%%

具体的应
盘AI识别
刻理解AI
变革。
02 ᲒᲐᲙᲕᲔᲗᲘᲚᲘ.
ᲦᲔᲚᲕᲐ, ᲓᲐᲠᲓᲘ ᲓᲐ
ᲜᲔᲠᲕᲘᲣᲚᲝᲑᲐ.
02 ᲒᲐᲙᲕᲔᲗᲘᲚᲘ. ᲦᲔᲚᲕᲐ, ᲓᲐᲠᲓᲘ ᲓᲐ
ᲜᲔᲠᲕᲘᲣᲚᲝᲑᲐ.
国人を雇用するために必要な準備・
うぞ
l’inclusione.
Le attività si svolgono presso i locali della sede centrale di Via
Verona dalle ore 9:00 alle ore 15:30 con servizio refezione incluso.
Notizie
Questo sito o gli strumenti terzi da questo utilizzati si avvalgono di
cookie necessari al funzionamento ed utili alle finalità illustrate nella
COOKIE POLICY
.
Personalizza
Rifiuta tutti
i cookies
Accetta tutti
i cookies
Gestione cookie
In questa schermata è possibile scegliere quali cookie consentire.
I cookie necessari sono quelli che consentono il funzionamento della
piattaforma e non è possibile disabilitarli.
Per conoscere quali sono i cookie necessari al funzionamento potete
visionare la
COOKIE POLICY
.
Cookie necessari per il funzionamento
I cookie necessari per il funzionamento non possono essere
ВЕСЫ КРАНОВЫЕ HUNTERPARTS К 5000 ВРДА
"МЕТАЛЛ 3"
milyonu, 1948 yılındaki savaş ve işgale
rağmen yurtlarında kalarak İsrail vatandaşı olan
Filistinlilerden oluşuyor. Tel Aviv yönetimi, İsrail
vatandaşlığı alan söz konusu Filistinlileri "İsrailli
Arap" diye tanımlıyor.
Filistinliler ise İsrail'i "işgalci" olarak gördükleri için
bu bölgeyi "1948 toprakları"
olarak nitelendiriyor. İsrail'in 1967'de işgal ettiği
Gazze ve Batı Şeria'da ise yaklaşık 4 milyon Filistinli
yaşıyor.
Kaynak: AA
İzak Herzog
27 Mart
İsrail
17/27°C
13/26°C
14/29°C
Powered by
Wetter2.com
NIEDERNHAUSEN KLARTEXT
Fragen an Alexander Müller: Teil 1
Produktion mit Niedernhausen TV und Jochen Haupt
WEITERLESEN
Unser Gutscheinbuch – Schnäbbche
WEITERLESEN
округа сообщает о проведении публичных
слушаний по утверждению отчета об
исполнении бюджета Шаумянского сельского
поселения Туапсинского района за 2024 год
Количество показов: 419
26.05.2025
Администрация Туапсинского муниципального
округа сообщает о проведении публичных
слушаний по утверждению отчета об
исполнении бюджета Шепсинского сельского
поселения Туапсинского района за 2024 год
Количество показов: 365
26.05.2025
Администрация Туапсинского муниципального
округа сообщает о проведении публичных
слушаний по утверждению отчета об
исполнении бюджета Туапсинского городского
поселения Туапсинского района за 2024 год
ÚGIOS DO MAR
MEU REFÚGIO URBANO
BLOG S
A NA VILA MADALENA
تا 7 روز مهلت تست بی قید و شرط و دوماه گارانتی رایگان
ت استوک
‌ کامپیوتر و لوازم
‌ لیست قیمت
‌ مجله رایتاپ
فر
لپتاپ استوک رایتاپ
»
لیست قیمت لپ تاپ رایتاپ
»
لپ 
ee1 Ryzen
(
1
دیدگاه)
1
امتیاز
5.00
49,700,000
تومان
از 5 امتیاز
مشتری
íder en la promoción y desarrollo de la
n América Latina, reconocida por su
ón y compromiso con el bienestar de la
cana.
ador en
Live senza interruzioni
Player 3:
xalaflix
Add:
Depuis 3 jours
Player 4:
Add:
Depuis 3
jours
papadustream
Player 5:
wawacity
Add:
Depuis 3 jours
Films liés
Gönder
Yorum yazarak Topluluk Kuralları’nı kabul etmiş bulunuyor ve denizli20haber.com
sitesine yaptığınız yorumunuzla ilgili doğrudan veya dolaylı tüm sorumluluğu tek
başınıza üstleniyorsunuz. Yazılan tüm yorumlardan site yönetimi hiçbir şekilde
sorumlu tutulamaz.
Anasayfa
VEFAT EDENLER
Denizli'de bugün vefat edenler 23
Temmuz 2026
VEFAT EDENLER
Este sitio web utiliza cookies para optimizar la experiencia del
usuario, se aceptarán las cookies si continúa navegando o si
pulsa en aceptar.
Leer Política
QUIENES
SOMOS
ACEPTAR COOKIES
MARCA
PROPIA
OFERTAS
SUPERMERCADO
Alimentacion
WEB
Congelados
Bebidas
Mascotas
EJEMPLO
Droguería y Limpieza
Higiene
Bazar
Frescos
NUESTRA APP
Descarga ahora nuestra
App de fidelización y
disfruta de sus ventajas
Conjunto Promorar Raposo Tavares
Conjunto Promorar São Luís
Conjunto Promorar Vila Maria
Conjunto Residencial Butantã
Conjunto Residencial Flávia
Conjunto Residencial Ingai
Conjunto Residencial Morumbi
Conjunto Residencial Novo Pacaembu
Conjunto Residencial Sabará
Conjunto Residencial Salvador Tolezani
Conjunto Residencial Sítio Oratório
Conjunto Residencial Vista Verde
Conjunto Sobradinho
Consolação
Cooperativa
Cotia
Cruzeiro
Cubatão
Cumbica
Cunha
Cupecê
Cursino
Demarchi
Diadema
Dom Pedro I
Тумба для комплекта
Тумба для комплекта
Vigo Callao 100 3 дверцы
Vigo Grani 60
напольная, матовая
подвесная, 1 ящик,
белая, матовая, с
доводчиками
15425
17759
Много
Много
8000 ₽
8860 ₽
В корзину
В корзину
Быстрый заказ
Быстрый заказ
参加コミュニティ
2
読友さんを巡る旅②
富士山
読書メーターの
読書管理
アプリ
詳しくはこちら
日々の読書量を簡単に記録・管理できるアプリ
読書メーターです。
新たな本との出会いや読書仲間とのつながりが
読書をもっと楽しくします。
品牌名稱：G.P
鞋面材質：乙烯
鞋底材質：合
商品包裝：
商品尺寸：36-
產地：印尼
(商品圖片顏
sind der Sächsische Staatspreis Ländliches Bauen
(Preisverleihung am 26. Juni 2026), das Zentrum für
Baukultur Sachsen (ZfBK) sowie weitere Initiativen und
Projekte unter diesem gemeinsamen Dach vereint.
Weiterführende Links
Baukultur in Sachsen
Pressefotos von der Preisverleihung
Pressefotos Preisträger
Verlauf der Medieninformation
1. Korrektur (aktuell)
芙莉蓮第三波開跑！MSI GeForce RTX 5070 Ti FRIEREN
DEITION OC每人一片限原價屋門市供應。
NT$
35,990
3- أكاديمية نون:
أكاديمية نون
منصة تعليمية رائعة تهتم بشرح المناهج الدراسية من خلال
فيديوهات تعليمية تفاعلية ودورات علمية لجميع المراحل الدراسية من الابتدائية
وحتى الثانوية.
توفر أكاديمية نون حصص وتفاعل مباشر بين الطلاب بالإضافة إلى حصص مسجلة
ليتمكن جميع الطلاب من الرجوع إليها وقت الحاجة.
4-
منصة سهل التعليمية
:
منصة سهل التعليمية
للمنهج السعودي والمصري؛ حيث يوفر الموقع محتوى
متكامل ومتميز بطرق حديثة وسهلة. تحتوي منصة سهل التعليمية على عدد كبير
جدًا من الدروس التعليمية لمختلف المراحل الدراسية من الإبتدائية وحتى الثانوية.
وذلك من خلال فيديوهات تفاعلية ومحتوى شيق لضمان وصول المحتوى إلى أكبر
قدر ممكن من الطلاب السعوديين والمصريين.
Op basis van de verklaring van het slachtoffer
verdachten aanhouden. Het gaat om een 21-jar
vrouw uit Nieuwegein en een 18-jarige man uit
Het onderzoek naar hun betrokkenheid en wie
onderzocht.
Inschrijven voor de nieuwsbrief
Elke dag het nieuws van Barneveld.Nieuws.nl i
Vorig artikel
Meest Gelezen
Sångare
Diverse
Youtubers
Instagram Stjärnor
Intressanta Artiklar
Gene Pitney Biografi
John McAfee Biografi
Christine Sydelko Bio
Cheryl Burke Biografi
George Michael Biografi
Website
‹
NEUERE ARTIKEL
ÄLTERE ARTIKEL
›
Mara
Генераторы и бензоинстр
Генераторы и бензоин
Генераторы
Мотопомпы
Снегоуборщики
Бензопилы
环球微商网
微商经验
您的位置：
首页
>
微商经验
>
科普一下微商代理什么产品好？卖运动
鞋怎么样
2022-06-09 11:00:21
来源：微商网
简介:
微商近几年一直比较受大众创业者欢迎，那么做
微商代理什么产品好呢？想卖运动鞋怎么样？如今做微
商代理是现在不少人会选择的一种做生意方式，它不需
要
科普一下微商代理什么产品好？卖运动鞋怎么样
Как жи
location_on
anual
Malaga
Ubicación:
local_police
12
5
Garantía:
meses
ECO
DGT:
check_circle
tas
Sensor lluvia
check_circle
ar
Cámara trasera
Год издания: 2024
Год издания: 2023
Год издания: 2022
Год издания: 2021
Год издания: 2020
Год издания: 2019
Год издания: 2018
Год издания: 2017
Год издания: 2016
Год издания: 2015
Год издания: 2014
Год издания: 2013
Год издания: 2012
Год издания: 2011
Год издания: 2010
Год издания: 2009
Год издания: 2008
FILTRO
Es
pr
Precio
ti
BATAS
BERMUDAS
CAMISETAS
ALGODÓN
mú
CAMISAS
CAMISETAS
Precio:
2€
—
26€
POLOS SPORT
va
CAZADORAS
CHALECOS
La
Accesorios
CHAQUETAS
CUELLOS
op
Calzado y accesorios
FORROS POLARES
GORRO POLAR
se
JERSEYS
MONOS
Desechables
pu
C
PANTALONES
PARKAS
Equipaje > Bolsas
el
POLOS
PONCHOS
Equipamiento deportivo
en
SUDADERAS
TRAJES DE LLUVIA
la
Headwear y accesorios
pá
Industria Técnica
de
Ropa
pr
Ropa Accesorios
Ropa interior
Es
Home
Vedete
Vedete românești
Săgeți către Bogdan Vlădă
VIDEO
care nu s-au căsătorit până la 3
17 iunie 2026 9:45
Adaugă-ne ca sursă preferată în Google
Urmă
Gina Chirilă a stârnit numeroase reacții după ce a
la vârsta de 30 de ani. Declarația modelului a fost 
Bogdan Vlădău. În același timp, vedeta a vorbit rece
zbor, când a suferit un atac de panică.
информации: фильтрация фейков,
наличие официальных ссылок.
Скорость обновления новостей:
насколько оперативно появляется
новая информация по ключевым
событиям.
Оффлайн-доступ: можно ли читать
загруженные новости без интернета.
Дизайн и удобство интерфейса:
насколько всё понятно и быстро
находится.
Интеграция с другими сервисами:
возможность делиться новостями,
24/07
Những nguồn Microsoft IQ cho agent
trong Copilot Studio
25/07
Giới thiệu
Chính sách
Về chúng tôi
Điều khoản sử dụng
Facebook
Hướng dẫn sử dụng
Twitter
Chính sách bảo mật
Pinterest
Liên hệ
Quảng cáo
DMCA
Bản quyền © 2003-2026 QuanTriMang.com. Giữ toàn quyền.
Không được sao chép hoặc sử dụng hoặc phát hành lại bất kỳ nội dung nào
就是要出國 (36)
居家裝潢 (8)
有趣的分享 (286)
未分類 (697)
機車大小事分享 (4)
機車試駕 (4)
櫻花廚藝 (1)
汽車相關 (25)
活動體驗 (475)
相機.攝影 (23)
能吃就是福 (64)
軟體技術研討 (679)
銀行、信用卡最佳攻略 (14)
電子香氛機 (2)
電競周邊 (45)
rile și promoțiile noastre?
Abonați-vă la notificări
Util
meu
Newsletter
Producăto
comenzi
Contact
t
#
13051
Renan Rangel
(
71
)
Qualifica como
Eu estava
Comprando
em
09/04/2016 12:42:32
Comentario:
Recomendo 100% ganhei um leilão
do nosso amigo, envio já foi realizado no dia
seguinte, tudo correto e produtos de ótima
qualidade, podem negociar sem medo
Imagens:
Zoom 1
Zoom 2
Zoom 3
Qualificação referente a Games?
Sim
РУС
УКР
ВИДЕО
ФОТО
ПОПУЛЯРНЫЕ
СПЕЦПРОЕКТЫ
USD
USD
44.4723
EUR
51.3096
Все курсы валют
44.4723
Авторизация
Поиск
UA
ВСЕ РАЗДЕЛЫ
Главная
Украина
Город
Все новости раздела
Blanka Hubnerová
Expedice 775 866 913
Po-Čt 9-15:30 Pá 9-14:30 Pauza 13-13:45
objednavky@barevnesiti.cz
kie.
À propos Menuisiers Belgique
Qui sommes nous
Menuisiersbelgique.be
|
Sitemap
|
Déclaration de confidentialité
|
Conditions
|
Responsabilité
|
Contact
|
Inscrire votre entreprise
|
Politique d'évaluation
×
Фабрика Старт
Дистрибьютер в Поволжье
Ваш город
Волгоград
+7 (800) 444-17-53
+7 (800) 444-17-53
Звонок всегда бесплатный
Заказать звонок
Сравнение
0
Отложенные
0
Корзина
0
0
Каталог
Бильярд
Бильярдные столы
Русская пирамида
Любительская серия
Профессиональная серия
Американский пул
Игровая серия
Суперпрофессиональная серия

%%

Every line of the entries above that holds "ᲦᲔᲚᲕᲐ" should be copied out.

ᲦᲔᲚᲕᲐ, ᲓᲐᲠᲓᲘ ᲓᲐ
02 ᲒᲐᲙᲕᲔᲗᲘᲚᲘ. ᲦᲔᲚᲕᲐ, ᲓᲐᲠᲓᲘ ᲓᲐ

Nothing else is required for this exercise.